Graphene membranes may lead to enhanced natural gas production, less CO2 pollution
12 Oct 2012
Engineering faculty and students at the University of Colorado Boulder have produced the first experimental results showing that atomically thin graphene membranes with tiny pores can effectively and efficiently separate gas molecules through size-selective sieving.
The findings are a significant step toward the realisation of more energy-efficient membranes for natural gas production and for reducing carbon dioxide emissions from power plant exhaust pipes.
Mechanical engineering professors Scott Bunch and John Pellegrino co-authored a paper in Nature Nanotechnology with graduate students Steven Koenig and Luda Wang detailing the experiments.
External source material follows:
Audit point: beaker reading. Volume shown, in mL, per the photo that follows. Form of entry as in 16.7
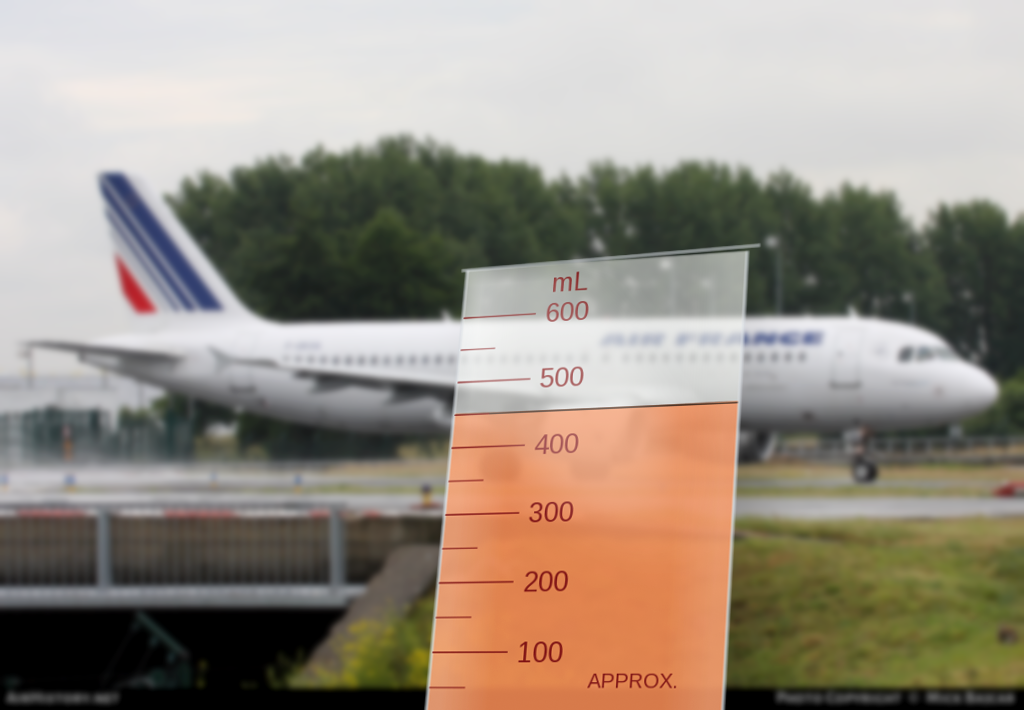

The paper was published Oct. 7 in the journal's online edition.
The research team introduced nanoscale pores into graphene sheets through ultraviolet light-induced oxidative ''etching,'' and then measured the permeability of various gases across the porous graphene membranes.
Experiments were done with a range of gases including hydrogen, carbon dioxide, argon, nitrogen, methane and sulphur hexaflouride -- which range in size from 0.29 to 0.49 nanometers -- to demonstrate the potential for separation based on molecular size. One nanometer is one billionth of a meter.
''These atomically thin, porous graphene membranes represent a new class of ideal molecular sieves, where gas transport occurs through pores which have a thickness and diameter on the atomic scale,'' said Bunch.